Does Regulation Help or Harm Global Health?

Health economist Helen M. Lapsley weighs the benefits and costs at the annual Richard and Janet Southby Distinguished Lectureship.

September 4, 2015

Helen M. Lapsley

Helen M. Lapsley is a faculty member at the University of New South Wales in Sydney, Australia. (William Atkins/GW Today)

By Lauren Ingeno

European drug regulators approved the world’s first Malaria vaccine in June, recommending that it was safe and effective to use in babies at risk for the mosquito-borne disease.

The vaccine, developed by the British pharmaceutical giant GlaxoSmithKline and funded in part by the Bill and Melinda Gates Foundation, has the potential to prevent a disease that infects an estimated 200 million people and kills more than 500,000 per year.

But the drug faces one significant hurdle before it can be administered in Africa: The World Health Organization (WHO) says it needs to make its own assessment.

To global health economist Helen M. Lapsley, the delay is an unfortunate example of how too much regulation can potentially harm global health.

“WHO has promised to provide its advice by the end of the year,” said Dr. Lapsley on Thursday in a full classroom at the Milken Institute School of Public Health. “So, we can all calculate how many children will die while we wait for something that has already been effectively regulated by a rigorous European agency.”

Dr. Lapsley weighed the positive and negative impacts of regulation in the health sector during the seventh annual Richard and Janet Southby Distinguished Lectureship in Comparative Health Policy. The lecture series, dedicated to topics in domestic health policy that relate to global issues, is made possible by a gift from Richard and Janet Southby. Dr. Richard Southby is a founder and dean emeritus of the Milken Institute SPH. Dr. Janet Southby is a retired U.S. Army Nurse Corps officer.

Dr. Lapsley is a faculty member at the University of New South Wales in Sydney, Australia, who has worked with WHO, the World Bank, the International Red Cross and the Australian government. As to whether regulation—especially when it cannot be enforced—helps or damages global health, Dr. Lapsley remained diplomatic in her assessment.

“I think the answer has to be the classic economic reply, that on the one hand, and on the other hand,” Dr. Lapsley said with a laugh and a shrug.

The health economist offered the WHO Global Framework Convention on Tobacco Control as an example of “aspirational” (or not enforceable) regulation that had an overwhelming positive effect on global health. The treaty was signed by 168 countries and helped to implement comprehensive tobacco control programs and strategies at national, regional and local levels.

Despite arguments from the tobacco industry that regulation would cause economic harm, studies presented by Dr. Lapsley and her colleagues refuted such claims. And the Framework Convention is known to have been very helpful in several developing countries where tobacco industry arguments still have much greater influence, she added.

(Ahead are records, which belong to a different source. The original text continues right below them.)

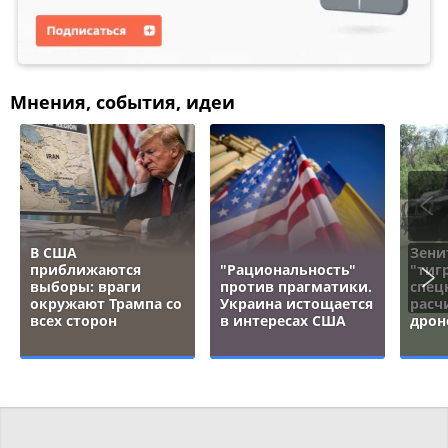
Мнения, события, идеи
В США
Зени
приближаются
"Рациональность"
"тигр
выборы: враги
против прагматики.
спец
окружают Трампа со
Украина истощается
расч
всех сторон
в интересах США
дрон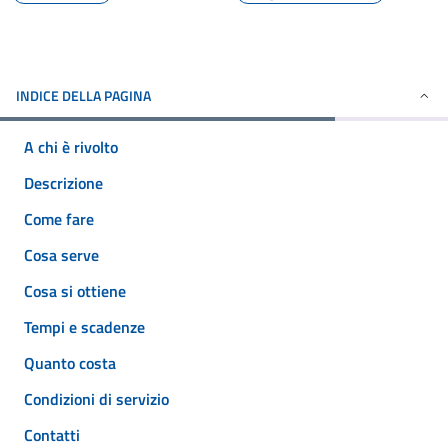
INDICE DELLA PAGINA
A chi è rivolto
Descrizione
Come fare
Cosa serve
Cosa si ottiene
Tempi e scadenze
Quanto costa
Condizioni di servizio
Contatti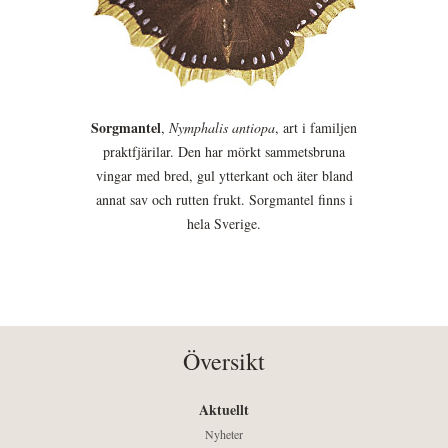
Sorgmantel
,
Nymphalis antiopa
, art i familjen
praktfjärilar. Den har mörkt sammetsbruna
vingar med bred, gul ytterkant och äter bland
annat sav och rutten frukt. Sorgmantel finns i
hela Sverige.
Översikt
Aktuellt
Nyheter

“I think this stands as an example of how globalization and global health need to be considered together,” she said. “Often health ministers are low on the pecking order in cabinet and in politics generally. The economic arguments in the Framework Convention, while aspirational in the implementation, are known to have been effective in convincing lawmakers in several countries on the positive impacts of these regulations.”

Dr. Lapsley concluded the discussion by offering her rather nuanced view of the health regulation debate.

“Some regulations are essential, some are necessary, some discretionary, some for patient safety and for public protection, and yet still should enable research and commercial opportunities.”